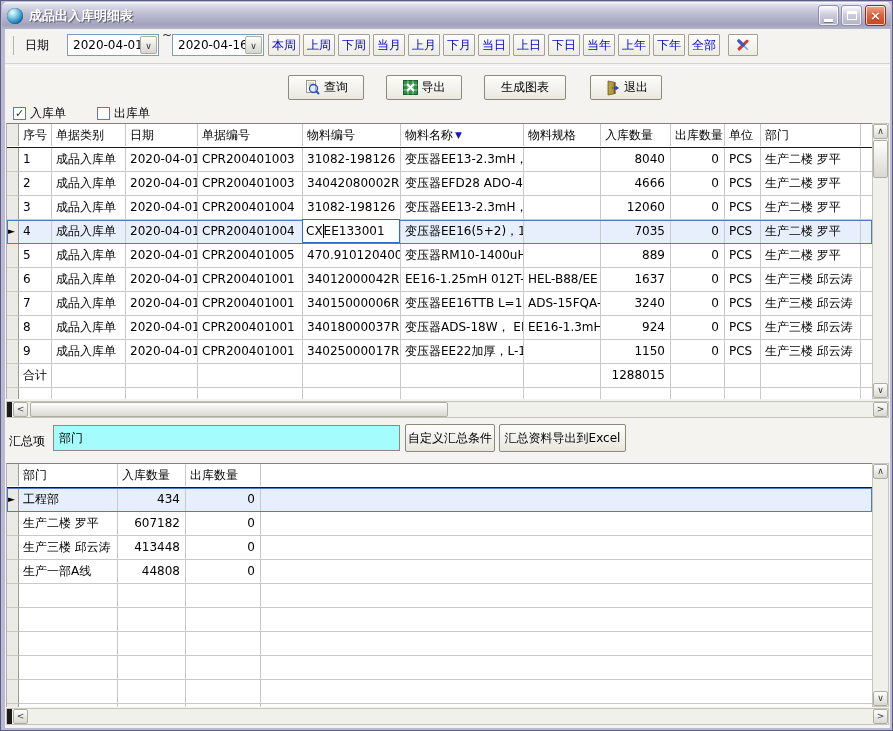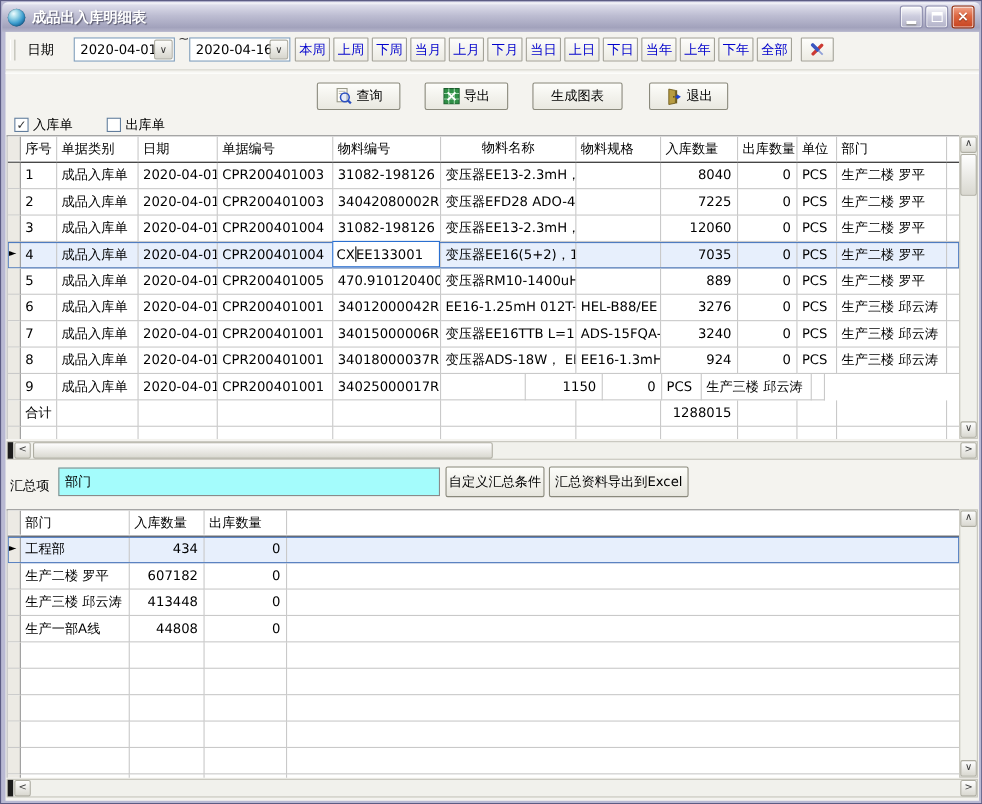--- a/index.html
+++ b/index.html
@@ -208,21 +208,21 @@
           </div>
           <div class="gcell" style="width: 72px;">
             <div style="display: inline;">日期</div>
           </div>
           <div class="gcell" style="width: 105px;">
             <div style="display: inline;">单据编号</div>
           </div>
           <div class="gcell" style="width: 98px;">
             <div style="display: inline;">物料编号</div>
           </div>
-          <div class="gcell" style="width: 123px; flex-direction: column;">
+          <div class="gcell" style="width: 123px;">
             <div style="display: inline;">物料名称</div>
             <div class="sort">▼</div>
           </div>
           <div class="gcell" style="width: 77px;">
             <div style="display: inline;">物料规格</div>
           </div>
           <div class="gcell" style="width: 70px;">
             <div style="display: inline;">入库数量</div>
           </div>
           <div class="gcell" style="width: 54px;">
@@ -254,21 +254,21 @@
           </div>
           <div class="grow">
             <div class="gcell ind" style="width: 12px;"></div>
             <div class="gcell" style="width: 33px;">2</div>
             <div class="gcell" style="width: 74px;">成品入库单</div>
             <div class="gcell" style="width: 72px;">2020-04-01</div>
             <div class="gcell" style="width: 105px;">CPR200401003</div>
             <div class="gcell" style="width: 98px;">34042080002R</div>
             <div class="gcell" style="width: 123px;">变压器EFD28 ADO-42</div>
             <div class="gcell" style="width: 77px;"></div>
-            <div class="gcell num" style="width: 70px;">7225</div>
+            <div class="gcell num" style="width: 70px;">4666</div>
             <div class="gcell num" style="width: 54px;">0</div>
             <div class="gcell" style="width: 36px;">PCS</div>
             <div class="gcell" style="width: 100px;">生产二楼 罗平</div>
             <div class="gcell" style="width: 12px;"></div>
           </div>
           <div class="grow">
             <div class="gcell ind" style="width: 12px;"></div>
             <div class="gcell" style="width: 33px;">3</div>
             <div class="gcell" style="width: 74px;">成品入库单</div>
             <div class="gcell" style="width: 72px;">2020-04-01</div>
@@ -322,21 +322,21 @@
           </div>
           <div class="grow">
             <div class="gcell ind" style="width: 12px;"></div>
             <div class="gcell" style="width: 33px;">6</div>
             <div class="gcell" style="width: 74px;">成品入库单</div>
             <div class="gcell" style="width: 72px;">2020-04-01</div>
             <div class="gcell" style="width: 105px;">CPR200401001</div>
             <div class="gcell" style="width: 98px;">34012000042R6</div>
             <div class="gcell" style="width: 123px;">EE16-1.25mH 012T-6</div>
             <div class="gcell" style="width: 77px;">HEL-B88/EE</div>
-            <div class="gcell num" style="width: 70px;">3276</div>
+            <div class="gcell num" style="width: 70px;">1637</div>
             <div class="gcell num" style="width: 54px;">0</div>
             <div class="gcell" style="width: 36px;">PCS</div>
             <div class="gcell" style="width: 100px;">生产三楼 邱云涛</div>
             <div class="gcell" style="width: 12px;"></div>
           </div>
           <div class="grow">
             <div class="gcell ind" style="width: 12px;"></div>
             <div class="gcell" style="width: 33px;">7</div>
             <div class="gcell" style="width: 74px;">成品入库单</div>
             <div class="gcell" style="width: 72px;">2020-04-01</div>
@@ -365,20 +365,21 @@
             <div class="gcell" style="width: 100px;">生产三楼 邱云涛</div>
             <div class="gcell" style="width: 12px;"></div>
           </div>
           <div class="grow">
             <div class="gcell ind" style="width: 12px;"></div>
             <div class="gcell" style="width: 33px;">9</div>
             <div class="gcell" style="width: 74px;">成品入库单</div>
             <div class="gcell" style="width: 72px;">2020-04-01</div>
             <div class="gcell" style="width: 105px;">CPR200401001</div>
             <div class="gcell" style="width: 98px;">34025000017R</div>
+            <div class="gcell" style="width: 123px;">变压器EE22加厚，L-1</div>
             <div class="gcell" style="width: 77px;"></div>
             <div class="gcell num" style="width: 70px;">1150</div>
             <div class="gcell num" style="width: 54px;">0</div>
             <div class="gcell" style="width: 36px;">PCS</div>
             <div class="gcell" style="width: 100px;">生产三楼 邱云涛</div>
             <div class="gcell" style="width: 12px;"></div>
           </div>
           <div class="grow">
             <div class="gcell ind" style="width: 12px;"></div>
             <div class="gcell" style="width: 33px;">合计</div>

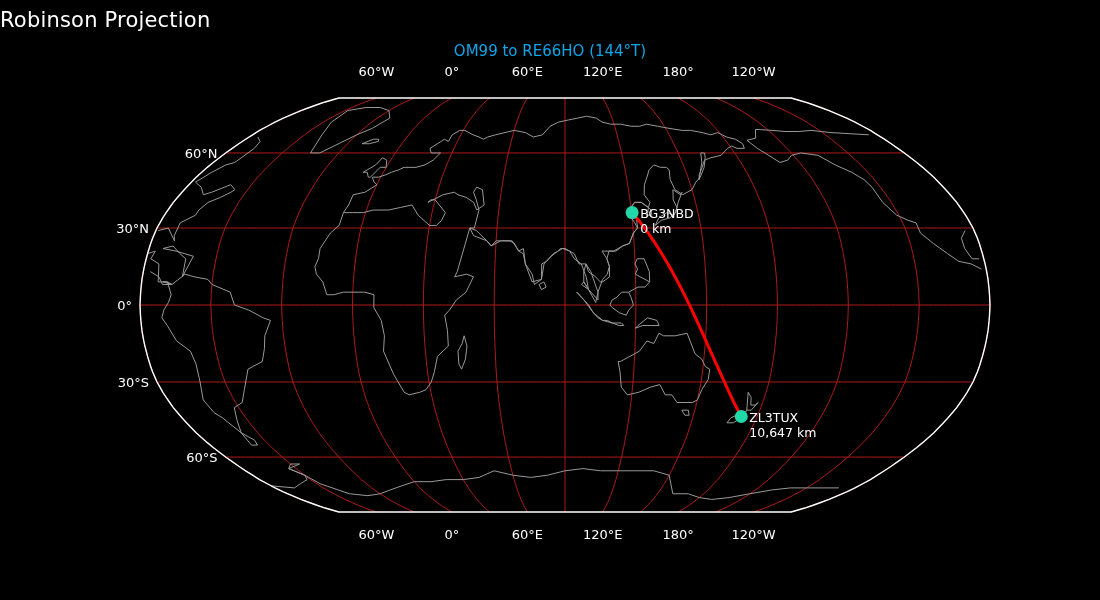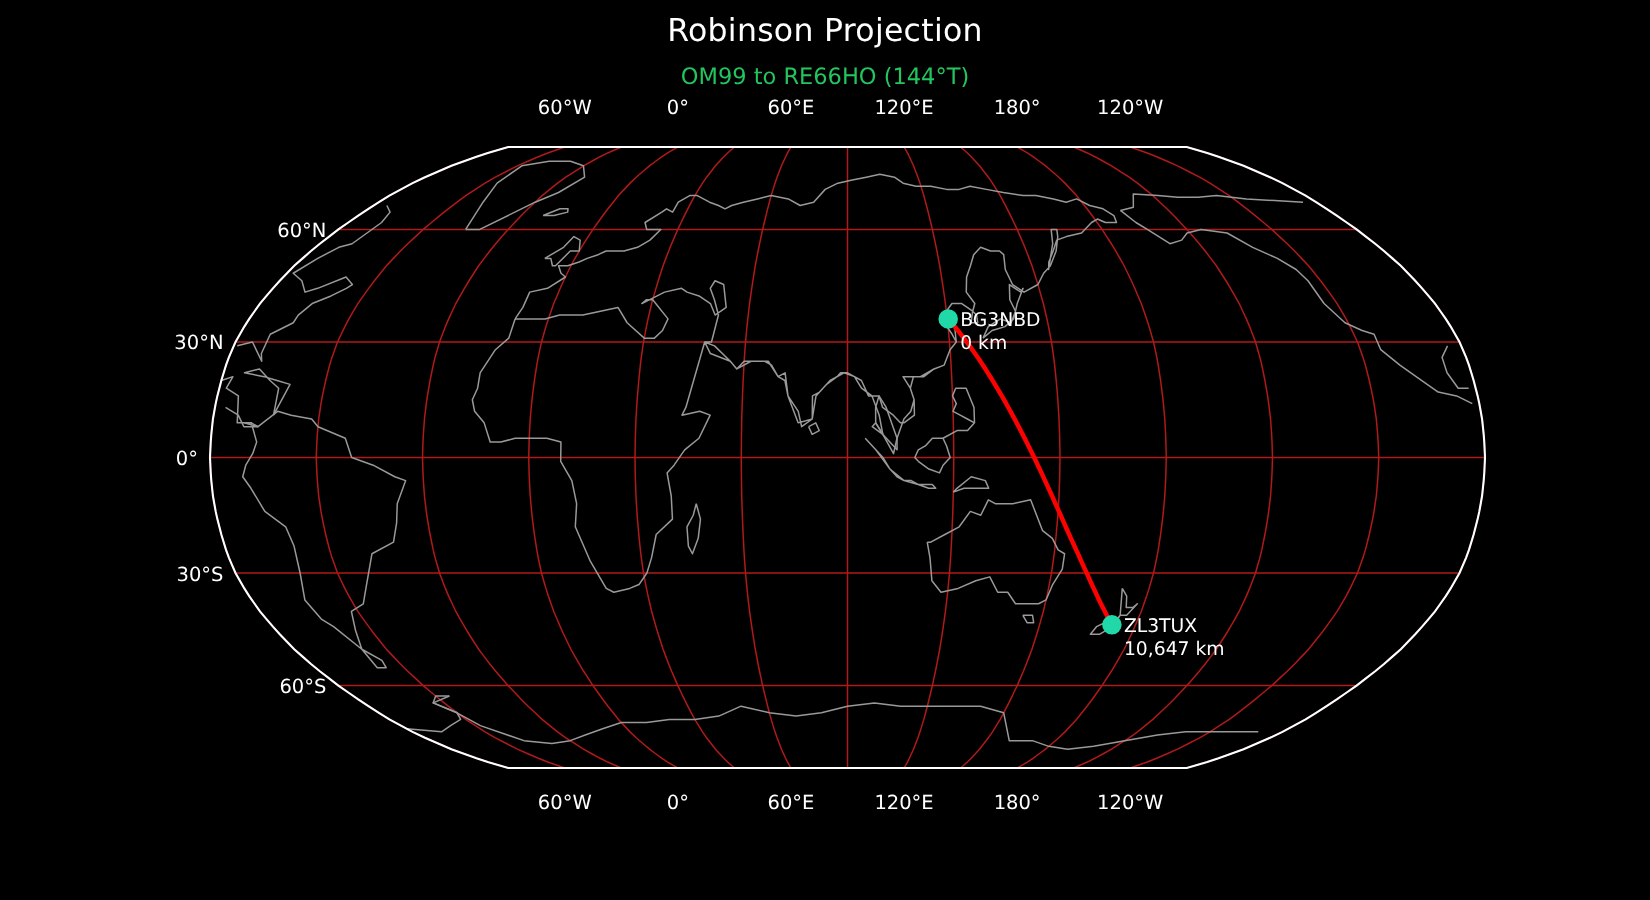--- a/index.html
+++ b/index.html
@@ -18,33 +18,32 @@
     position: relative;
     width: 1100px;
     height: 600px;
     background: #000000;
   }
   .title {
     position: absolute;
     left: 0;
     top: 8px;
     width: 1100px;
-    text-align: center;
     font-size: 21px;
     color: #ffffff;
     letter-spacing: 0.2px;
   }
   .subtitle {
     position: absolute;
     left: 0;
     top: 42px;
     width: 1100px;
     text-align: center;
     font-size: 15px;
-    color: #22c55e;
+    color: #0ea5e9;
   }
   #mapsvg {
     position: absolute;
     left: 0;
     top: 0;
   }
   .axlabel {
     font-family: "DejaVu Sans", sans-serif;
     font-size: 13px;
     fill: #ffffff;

━━━━━━━━

Required action: Your reply should consist only of the lines from the one containing "font-size: 21px;" through the last line of the records, each reproduced exactly.

Response box:
     font-size: 21px;
     color: #ffffff;
     letter-spacing: 0.2px;
   }
   .subtitle {
     position: absolute;
     left: 0;
     top: 42px;
     width: 1100px;
     text-align: center;
     font-size: 15px;
-    color: #22c55e;
+    color: #0ea5e9;
   }
   #mapsvg {
     position: absolute;
     left: 0;
     top: 0;
   }
   .axlabel {
     font-family: "DejaVu Sans", sans-serif;
     font-size: 13px;
     fill: #ffffff;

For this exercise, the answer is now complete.